Collins v. Columbus Foundries, Inc.

Sears-Collins, Justice.

In this action brought by a taxpayer, Columbus Foundries, Inc., the appellee, for the refund of sales and use taxes paid, the trial court denied without explanation the motion to dismiss filed by the appellant, Marcus E. Collins, Sr., Commissioner of the Georgia Department of Revenue (the “Department”). We granted the appellant’s application for interlocutory appeal to determine whether the claim for re*711fund is barred by the applicable statute of limitation. We find that this action is barred by the limitation period established in OCGA § 48-2-35 (b) (5), and we reverse the trial court’s refusal to grant the motion to dismiss.

On February 17, 1988, the appellee filed with the Department a claim for the refund of certain sales and use taxes paid by the company between January 1, 1986, and September 19, 1986, pursuant to the refund provisions of OCGA § 48-2-35. In a letter dated April 14, 1988, the Department informed the appellee that the claim for refund had been considered, and denied due to the lack of necessary documentation. On February 8, 1989, the appellee wrote the Department, and supplied the Department with additional information about the claim. In a letter dated March 8, 1989, the Department informed the appellee that the items on which the appellee paid sales tax did not qualify for the exemption which the appellee claimed. In response to further communication, by telephone, from the appellee, the Department wrote the appellee a letter dated March 16, 1989, again informing the appellee that the claim was denied and that the taxes in question did not qualify for the claimed exemption. The appellee filed suit to recover the refund on December 26, 1990.

According to OCGA § 48-2-35 (b) (5),

[n]o action or proceeding for the recovery of a refund under this Code section shall be commenced . . . after the expiration of two years from the date the claim is denied.

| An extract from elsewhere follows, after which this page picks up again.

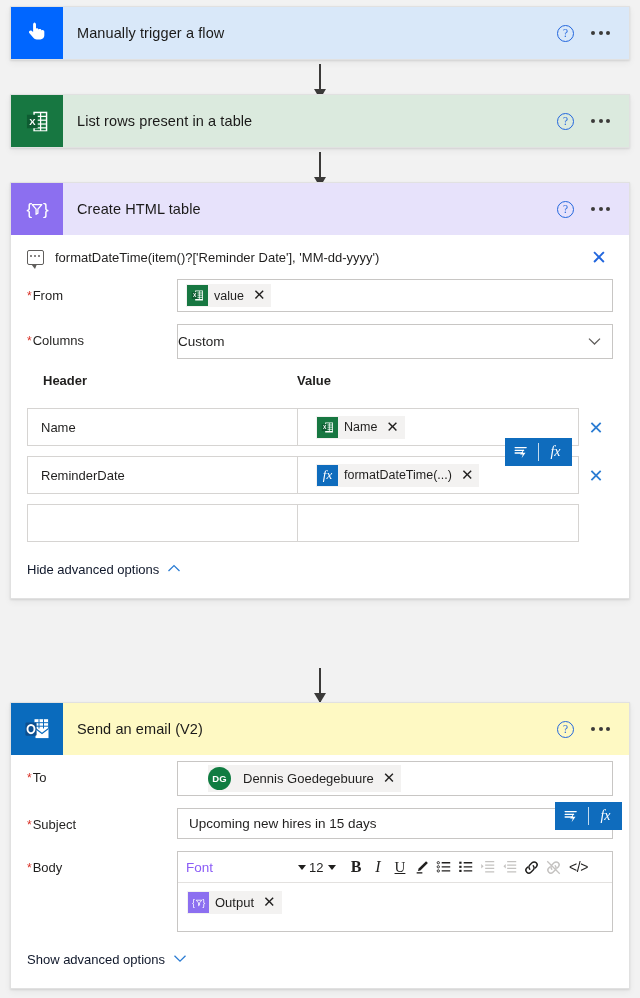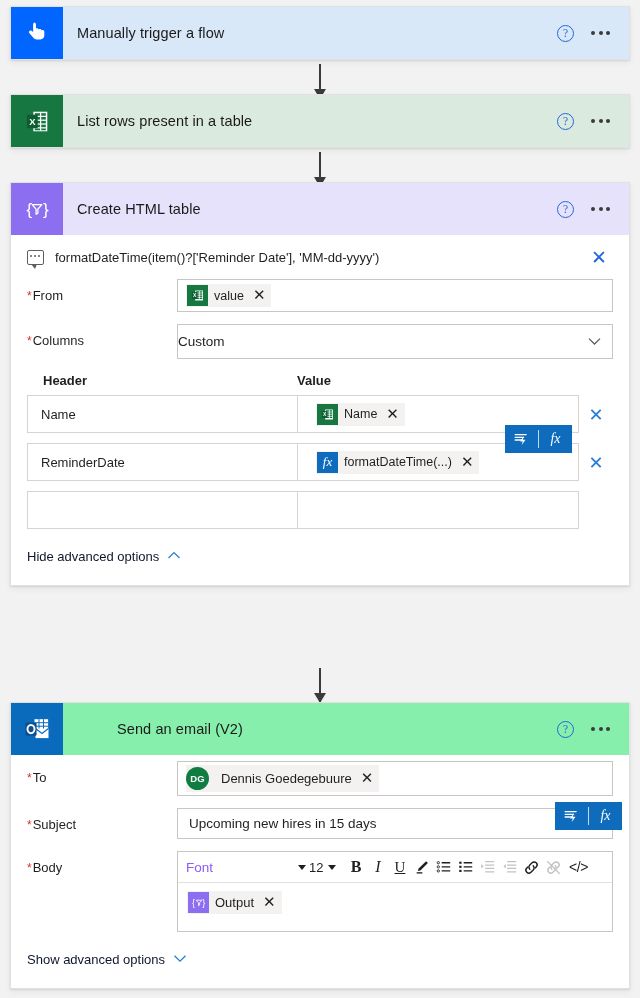"Header" .hv-head { margin: 14px 0 7px 0 -> 14px 0 20px 0 }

The two-year period prescribed in this paragraph for filing an action for refund shall be extended for such period as may be agreed upon in writing between the taxpayer and the commissioner during the two-year period or any extension thereof.

The appellee argues that the April 14, 1988, denial of the claim was an “initial” denial, that subsequent communication between the appellee and the department “reopened” the claim, and that the limitation period did not begin until the “final” denial, which occurred in the letter dated March 16, 1989. Therefore, argues the appellee, the December 26, 1990, suit was filed less than two years after the denial and within the limitation period.

OCGA § 48-2-35 (b) (5) clearly states that no action for a refund may be filed more than two years after the date a claim is denied. We find nothing tentative or “initial” about the April 14, 1988, denial of the appellee’s claim. The fact that the claim was denied on that date for lack of documentation, as opposed to for some other reason, did not make it any less denied. The fact that there was subsequent communication between the appellee and the Department regarding the *712merits of the claim, in which the Department reaffirmed its denial oí the claim, did not extend the limitation period. Pursuant to the plain and unambiguous language of the statute, a written agreement with the Department was necessary to extend the limitation period. Since the statute of limitation precluded the bringing of any action after April 14, 1990, the suit filed on December 26, 1990, was not timely. Therefore, the trial court erred in refusing to grant the Department’s motion to dismiss.

Decided February 5, 1993. Michael J. Bowers, Attorney General, David A. Runnion, Daniel M. Formby, Senior Assistant Attorneys General, for appellant. Jeffrey L. Hersh, for appellee.

Judgment reversed.

Clarke, C. J., Hunt, P. J., Benham, Fletcher and Hunstein, JJ., concur.